We are pioneering open weight models tailored for individuals, agents, enterprises, and even nation-states. Our exceptional team comprises AI researchers and innovators from leading organizations such as DeepMind, OpenAI, Google Brain, Meta, Character. AI, Anthropic, and more.
About the Role
Lead the red-teaming and adversarial evaluation processes for Reflection’s models, systematically identifying failure modes related to security, misuse, and alignment discrepancies.
Collaborate closely with the Alignment team to convert safety insights into actionable guardrails, ensuring models perform reliably under pressure and comply with deployment protocols.
Ensure that every model release aligns with our lab's risk criteria prior to deployment, acting as a crucial checkpoint for our open weight outputs.
Create scalable, automated safety benchmarks that adapt alongside our model advancements, transitioning from static datasets to dynamic adversarial assessments.
Investigate and apply cutting-edge jailbreaking strategies and defenses to proactively address potential vulnerabilities.
About You
Possess a graduate degree (MS or PhD) in Computer Science, Machine Learning, or a related field, or have equivalent hands-on experience in AI Safety.
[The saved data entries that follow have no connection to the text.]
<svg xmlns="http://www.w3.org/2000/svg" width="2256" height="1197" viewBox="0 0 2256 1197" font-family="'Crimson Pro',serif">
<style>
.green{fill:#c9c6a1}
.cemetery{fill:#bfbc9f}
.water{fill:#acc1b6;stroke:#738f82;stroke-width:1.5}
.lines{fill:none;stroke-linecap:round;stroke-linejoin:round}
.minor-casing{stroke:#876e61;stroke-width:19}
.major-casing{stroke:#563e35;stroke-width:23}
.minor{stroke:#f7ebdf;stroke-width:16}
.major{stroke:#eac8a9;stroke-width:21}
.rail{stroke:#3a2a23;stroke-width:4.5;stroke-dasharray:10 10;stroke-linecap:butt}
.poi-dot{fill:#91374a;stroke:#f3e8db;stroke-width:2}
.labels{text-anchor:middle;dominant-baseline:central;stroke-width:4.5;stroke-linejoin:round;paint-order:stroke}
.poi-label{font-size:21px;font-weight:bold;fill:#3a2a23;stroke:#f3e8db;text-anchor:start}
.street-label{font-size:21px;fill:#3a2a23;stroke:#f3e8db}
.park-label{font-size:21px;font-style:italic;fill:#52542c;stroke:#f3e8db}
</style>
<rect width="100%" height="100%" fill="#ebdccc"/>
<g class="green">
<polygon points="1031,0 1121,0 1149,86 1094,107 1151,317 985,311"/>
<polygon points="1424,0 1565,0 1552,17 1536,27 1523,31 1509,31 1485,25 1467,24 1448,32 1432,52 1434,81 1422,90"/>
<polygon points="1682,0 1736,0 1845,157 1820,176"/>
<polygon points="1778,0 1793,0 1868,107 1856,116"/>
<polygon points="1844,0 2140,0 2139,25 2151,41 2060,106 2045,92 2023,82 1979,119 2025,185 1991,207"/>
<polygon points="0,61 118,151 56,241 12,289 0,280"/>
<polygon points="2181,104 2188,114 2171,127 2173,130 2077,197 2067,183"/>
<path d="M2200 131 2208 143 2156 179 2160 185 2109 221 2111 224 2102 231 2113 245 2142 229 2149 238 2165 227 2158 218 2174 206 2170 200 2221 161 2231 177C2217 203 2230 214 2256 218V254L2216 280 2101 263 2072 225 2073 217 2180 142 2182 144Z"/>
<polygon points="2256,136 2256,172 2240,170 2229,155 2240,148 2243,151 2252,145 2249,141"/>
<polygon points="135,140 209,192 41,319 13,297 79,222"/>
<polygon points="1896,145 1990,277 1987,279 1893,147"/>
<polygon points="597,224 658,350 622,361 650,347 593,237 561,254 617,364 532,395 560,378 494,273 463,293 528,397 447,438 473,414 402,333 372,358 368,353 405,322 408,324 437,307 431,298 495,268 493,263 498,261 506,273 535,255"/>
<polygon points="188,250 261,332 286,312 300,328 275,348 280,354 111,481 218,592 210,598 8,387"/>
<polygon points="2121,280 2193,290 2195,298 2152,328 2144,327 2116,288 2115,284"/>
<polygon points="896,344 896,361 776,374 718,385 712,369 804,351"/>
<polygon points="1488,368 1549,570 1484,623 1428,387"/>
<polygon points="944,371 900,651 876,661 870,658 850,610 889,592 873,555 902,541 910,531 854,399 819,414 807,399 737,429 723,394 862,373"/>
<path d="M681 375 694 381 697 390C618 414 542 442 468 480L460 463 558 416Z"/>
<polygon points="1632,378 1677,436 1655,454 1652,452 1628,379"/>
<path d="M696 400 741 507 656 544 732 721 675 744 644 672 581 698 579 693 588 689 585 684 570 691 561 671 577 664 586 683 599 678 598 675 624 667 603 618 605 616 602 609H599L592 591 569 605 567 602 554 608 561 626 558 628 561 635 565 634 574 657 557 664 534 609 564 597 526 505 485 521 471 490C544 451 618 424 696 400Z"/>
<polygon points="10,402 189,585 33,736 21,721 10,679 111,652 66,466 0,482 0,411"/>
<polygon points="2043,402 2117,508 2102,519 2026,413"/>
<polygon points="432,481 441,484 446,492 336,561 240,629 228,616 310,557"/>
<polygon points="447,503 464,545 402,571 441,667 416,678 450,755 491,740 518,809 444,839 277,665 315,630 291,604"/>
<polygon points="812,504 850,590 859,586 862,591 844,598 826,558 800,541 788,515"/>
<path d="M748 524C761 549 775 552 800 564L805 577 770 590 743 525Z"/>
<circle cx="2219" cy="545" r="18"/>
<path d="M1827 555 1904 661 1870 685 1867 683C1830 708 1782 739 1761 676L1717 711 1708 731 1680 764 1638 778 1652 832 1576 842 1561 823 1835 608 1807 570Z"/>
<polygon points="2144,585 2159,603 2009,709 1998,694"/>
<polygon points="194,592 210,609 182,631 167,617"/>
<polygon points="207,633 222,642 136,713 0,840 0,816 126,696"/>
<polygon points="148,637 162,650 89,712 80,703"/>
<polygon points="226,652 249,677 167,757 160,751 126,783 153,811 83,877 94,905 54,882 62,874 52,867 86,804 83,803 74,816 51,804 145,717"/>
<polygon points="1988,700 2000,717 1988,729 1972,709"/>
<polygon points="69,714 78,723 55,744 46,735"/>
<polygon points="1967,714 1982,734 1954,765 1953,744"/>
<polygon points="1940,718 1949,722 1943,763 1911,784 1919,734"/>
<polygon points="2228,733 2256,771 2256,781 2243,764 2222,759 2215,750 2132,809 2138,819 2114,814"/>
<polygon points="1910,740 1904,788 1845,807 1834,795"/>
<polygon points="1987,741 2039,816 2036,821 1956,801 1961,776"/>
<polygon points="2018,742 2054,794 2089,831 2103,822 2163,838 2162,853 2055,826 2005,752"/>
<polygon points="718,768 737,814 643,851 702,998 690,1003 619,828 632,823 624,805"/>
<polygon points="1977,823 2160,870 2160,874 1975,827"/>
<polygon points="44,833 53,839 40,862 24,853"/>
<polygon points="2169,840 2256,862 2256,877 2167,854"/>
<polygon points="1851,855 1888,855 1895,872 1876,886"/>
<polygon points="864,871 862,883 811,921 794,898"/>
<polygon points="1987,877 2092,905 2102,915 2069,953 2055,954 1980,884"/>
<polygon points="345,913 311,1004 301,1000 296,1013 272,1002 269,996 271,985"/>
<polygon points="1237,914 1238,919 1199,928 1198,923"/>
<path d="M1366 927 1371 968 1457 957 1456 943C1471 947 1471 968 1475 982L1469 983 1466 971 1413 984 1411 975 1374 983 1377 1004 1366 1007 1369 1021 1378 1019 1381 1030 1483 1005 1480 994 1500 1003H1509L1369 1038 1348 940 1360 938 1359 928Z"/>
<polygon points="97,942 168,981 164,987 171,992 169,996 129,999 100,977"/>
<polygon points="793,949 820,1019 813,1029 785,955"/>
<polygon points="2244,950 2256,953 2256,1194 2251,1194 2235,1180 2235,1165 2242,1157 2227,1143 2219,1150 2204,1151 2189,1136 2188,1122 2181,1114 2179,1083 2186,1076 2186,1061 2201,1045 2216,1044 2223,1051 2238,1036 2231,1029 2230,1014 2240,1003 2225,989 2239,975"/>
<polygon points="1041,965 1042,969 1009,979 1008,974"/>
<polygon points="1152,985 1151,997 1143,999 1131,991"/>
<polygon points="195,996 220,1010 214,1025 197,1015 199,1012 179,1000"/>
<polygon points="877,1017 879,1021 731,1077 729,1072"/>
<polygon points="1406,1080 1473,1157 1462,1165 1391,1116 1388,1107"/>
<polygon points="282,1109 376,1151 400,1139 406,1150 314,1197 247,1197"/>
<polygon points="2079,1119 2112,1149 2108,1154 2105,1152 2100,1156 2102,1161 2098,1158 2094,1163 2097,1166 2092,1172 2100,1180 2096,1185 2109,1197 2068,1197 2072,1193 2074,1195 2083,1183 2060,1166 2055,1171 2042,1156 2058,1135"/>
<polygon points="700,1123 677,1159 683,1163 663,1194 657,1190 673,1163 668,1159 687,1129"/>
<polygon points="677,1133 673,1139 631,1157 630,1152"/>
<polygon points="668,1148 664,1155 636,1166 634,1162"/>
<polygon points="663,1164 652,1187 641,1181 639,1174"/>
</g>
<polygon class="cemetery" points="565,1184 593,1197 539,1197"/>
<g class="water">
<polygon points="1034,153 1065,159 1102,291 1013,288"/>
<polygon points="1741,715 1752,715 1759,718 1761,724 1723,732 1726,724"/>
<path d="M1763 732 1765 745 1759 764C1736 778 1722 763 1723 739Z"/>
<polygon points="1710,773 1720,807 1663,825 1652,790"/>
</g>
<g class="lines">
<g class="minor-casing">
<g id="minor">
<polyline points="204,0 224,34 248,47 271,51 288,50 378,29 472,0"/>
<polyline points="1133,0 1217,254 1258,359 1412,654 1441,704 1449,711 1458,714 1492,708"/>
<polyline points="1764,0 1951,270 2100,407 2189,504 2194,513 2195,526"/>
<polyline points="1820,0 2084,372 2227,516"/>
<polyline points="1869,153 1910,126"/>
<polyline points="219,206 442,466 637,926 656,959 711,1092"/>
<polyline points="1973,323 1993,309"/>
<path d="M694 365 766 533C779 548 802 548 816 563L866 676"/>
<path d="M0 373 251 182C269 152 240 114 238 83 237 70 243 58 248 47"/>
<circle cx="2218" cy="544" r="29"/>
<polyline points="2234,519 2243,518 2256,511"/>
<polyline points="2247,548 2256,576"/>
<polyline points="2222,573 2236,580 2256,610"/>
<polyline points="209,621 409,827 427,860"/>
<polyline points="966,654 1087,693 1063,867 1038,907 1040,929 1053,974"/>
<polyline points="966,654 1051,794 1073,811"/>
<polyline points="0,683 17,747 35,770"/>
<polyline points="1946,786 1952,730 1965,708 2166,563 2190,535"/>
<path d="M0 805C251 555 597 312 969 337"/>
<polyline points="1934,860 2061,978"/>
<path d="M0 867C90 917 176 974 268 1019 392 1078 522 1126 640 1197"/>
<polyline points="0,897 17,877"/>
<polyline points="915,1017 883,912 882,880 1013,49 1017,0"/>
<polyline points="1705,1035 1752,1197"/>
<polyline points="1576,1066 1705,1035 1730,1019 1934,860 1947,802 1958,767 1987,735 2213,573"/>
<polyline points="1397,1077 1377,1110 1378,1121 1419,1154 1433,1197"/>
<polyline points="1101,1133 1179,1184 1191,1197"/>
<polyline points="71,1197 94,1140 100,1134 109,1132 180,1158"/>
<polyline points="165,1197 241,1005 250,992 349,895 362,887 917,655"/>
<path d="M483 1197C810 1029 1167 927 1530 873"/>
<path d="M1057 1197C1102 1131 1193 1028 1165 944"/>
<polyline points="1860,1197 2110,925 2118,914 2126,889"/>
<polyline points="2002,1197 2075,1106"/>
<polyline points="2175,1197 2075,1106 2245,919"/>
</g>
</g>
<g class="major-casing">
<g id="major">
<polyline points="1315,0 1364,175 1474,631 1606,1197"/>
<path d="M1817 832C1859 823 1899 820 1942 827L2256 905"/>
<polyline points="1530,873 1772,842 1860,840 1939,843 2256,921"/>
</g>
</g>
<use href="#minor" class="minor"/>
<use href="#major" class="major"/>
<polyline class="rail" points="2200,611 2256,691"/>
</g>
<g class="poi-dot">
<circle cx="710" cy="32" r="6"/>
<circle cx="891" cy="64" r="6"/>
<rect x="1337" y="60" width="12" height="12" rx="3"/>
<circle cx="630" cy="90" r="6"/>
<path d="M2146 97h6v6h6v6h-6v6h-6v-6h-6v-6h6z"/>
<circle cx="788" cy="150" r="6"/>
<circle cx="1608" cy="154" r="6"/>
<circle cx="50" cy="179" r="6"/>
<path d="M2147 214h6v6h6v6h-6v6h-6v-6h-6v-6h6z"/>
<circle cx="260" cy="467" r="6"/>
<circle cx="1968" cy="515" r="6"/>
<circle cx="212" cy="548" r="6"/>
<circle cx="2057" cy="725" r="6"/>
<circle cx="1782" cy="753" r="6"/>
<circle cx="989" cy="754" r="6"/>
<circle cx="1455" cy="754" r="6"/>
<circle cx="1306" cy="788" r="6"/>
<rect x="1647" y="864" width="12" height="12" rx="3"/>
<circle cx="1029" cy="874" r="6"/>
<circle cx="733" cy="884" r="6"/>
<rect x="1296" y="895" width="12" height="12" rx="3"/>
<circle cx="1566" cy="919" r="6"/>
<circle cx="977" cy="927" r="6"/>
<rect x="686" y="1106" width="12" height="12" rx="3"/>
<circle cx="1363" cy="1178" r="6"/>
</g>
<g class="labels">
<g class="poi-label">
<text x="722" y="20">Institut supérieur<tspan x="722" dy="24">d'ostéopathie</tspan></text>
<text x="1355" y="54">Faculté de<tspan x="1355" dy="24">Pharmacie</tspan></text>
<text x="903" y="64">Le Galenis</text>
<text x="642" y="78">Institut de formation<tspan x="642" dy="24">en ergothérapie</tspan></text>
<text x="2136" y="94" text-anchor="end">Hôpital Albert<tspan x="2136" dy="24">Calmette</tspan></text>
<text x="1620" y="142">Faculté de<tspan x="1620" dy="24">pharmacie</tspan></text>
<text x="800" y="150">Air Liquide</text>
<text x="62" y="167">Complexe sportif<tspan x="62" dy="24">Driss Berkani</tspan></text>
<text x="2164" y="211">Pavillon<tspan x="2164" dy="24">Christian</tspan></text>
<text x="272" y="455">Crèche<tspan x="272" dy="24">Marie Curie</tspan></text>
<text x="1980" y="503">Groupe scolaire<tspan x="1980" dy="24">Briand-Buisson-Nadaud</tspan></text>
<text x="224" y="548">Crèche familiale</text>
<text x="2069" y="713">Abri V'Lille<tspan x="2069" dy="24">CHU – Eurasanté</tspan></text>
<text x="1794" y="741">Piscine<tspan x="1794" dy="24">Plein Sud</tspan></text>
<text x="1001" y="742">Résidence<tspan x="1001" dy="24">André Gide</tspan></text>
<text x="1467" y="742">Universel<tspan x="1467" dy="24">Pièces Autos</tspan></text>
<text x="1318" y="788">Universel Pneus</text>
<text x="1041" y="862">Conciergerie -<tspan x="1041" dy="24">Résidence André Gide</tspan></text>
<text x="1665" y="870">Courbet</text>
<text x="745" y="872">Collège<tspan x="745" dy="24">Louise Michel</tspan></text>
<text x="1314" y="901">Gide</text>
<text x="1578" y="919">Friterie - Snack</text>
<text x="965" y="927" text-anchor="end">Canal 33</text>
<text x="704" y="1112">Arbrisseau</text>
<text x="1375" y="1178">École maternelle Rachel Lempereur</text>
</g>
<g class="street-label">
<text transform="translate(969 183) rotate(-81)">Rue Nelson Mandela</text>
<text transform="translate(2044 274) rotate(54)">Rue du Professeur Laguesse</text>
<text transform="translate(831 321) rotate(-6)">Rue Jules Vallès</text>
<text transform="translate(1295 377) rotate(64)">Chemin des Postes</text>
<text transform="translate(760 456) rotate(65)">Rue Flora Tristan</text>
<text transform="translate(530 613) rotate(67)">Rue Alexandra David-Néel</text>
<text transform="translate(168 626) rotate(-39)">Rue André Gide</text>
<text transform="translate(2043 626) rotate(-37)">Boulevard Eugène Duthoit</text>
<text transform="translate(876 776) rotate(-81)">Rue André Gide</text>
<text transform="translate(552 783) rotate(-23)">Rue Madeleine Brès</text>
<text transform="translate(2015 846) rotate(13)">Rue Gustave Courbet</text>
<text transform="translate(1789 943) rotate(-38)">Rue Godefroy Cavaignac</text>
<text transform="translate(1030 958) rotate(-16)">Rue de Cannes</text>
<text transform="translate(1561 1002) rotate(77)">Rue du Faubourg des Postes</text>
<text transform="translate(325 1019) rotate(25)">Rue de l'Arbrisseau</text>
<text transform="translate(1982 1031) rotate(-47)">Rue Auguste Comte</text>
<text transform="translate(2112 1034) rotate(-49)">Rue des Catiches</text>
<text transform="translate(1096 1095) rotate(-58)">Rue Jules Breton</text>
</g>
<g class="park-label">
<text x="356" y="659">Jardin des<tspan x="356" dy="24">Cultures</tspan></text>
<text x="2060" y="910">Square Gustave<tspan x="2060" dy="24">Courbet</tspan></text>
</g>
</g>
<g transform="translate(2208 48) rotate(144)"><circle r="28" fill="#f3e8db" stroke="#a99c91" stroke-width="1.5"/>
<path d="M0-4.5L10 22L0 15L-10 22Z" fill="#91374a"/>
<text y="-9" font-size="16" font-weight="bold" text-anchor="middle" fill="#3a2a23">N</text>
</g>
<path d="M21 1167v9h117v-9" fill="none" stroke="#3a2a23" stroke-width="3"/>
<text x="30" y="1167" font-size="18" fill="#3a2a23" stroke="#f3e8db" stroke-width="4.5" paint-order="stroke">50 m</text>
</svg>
Demonstrate profound technical expertise in LLM safety, encompassing adversarial attacks, red-teaming practices, and model interpretability.
Exhibit robust software engineering skills with a background in developing automated evaluation frameworks or extensive ML systems.
Experience with Reinforcement Learning (RLHF/RLAIF) and its implications for model safety and alignment is highly advantageous.
Flourish in a dynamic, high-agency startup environment with a proactive approach to challenges.
Be prepared to make critical decisions regarding model releases and safety protocols.
Show a strong commitment to advancing the frontiers of intelligence.
What We Offer:
At Reflection, we believe that to create genuinely open superintelligence, we must start from the ground up. Joining our team means being part of a small, highly skilled group where you will play a vital role in shaping our future and defining the landscape of open foundational models.